[MAD-AS-HELL]

I don't expect Diesel to over take gasoline. The gas engine still has a long way to go. It's just not as efficient as a diesel engine. Like I said, keep a watch for Honda, which happens to be the cleanest and largest engine manufacturer in the world.

[nicollo]

Honda has done it before: the 1974 CVCC engine was truly revolutionary, and proved that emmission rules could be met by a standard gasoline engine. A truly remarkable engine.

I'm not convinced by diesel, however.

[supercat]

The gas engine still has a long way to go. It's just not as efficient as a diesel engine.

The present design of gasoline engines, even in the complete absense of frictional losses, would be less than 50% efficient; in any engine where the expansion ratio is no greater than the expansion ratio, more than half the energy of the fuel will either be lost as friction or waste heat to the engine block, or will else go out the tailpipe.

There are many techniques that could overcome the theoretical efficiency limitations of the Otto Cycle engine.

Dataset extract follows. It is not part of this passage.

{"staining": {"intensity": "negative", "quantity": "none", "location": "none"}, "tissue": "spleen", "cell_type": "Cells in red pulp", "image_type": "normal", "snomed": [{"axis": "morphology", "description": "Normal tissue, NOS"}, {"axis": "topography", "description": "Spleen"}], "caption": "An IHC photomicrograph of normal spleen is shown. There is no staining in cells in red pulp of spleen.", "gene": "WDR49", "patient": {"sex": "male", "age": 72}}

I wonder which ones will end up being practical? A few I like:

1. Use some sort of energy-harnessing device (e.g. turbine) in place of the throttle, and either include a butterfly valve for use in wide-open-throttle situations or design the device for two-quadrant operation (e.g. so it can convert airflow into electricity, or convert electricity into airflow) so it can act as either a throttle or a supercharger. The purpose of a normal throttle is to waste energy; any energy captured from the process would be 100% "free".
2. Use delayed intake closure instead of throttling except when running the engine at the very bottom of its power curve (when delayed closure alone would not suffice). When throttled to 90% atmospheric pressure, an engine must expend energy drawing vacuum through its entire downward stroke; it only gets 10% of that energy back at the start of the upward stroke. By contrast, an engine using delayed intake valve closure wouldn't have to waste any energy in deliberate frictional losses, though incidental frictional losses would still exist (and could pose real issues).
3. When operating in non-peak-power conditions, use the two center cylinders together as a compounding cylinder for the other two cylinders (they would together serve one end cylinder on one stroke, and the other end cylinder on the other). A Freeper wrote a white paper on that one; sounds like a neat concept.

I don't know what all the technical difficulties are with such approaches, but there certainly seems to be room for improvement.